Dixon’s easy to hate, but hard to forgive, and that’s the real sneaky point of the film. Setting up a character who is small and bigoted and angry and abusive makes it clear who you’re supposed to dislike in the film, but McDonagh wants you to feel something more than that. He wants to challenge you, to see what you do when you’re faced with someone who stands against everything you value and you’re asked to forgive that person. When the anger you feel is righteous, how do you let go of it? When the world isn’t fair, why should you be the one to turn the other cheek? Why should we forgive in the first place? Who is forgiveness for, and who benefits the most from it? As much as I like In Bruges, I think this is the first time McDonagh’s made something that is more than just a clever thrill.
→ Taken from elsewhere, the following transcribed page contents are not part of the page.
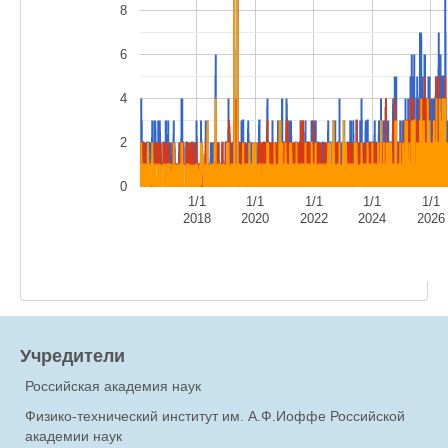
8
6
4
2
0
1/1
1/1
1/1
1/1
1/1
2018
2020
2022
2024
2026
Учредители
Российская академия наук
Физико-технический институт им. А.Ф.Иоффе Российской
академии наук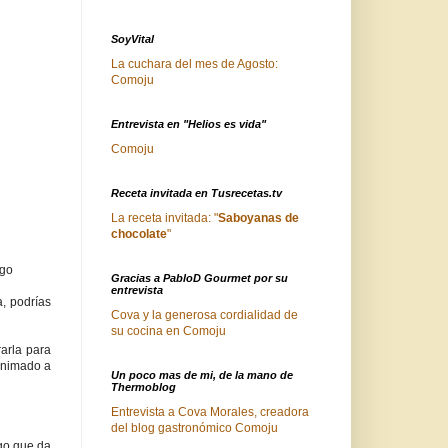
SoyVital
La cuchara del mes de Agosto:
Comoju
Entrevista en "Helios es vida"
Comoju
Receta invitada en Tusrecetas.tv
La receta invitada: "
Saboyanas de
chocolate
"
ego
Gracias a PabloD Gourmet por su
entrevista
a, podrías
Cova y la generosa cordialidad de
su cocina en Comoju
rarla para
 animado a
Un poco mas de mi, de la mano de
Thermoblog
Entrevista a Cova Morales, creadora
del blog gastronómico Comoju
ego que da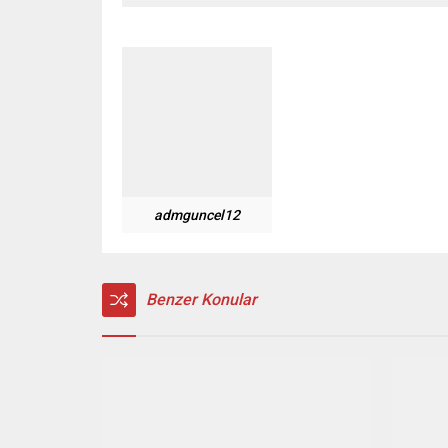
admguncel12
Benzer Konular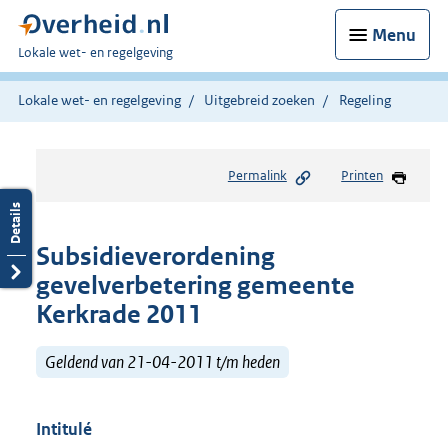
Menu
U
Lokale wet- en regelgeving
bent
hier:
Lokale wet- en regelgeving
Uitgebreid zoeken
Regeling
Permalink
Printen
Subsidieverordening
gevelverbetering gemeente
Kerkrade 2011
Geldend van 21-04-2011 t/m heden
Intitulé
This is more akin to his stage work, where he’s grappled with some larger questions in some very stark ways. This is a mature piece of work, and it feels essential right now. Sometimes, a film feels like a conversation you need to have, a catharsis you have to feel, and that’s what this was for me. I’ve been so angry and so anxious since last November that I have seriously wondered how we’re supposed to function in a world this out of balance, and it feels like McDonagh is offering some much-needed perspective on those ideas. Carter Burwell’s score is lovely and spare, supporting without overselling, and it’s strikingly photographed by Ben Davis.
Overall, this is adult entertainment at its best, relevant and emotionally complex an written and directed with a clear trust that the audience is smart enough to deal with some nuance. It feels like the most successful effort yet from an artist who understands that we’re going to have to face some ugly truths if we ever hope to get better from here.